Foreign fund flows remain another key variable. Overseas investors continued to reduce exposure to Indian equities in recent weeks, although the pace of selling moderated slightly. Currency movement will be monitored after the rupee slipped to fresh lows last week, adding a layer of caution to the broader market environment.

Globally, investors remain sensitive to cues from US economic data, Federal Reserve commentary and geopolitical developments. Any swing in global risk appetite, particularly driven by bond yields or commodity prices, is likely to have a direct bearing on domestic equities.

Benchmarks hold ground as technical structure stays intact

Nifty’s close above the psychological 26,000 level last week signalled firmness, with buyers defending higher zones despite bouts of volatility.

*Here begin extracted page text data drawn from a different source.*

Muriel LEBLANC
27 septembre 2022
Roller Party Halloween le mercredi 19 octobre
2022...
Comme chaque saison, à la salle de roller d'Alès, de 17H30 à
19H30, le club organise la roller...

The index continues to trade above its 20-day, 50-day and 200-day moving averages, maintaining a constructive undertone and room for further upside if support zones hold through the week.

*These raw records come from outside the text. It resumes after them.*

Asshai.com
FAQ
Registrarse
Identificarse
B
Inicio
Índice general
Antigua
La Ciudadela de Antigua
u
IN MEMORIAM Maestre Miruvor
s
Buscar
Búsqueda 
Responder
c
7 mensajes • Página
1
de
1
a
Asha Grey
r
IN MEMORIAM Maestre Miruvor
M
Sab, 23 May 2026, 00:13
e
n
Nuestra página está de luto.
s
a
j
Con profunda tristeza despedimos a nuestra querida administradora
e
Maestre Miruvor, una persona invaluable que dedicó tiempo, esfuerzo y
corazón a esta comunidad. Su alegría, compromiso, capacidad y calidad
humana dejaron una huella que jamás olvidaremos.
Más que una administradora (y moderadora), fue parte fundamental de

Sensex displayed similar resilience, with banking, auto, IT and consumption stocks providing steady traction. IT shares, despite pressure from weak US tech sentiment, ended as the top weekly gainer, reflecting stock-specific strength. Auto and services sectors followed with consistent buying interest.

Broader markets lagged, with the Nifty Midcap100 falling 0.76 per cent and Smallcap100 losing 2.2 per cent. Investors turned selective, preferring companies with clear earnings visibility as global uncertainty kept risk appetite in check.

Rupee pressure, global mood may keep trade range-bound

The recent weakness in the rupee, triggered by choppy global markets and jittery currency flows, may keep investors cautious at the start of the week. If volatility persists, markets could see mild profit-taking at higher levels. However, dips are expected to attract buying interest as long as benchmarks respect their key support zones.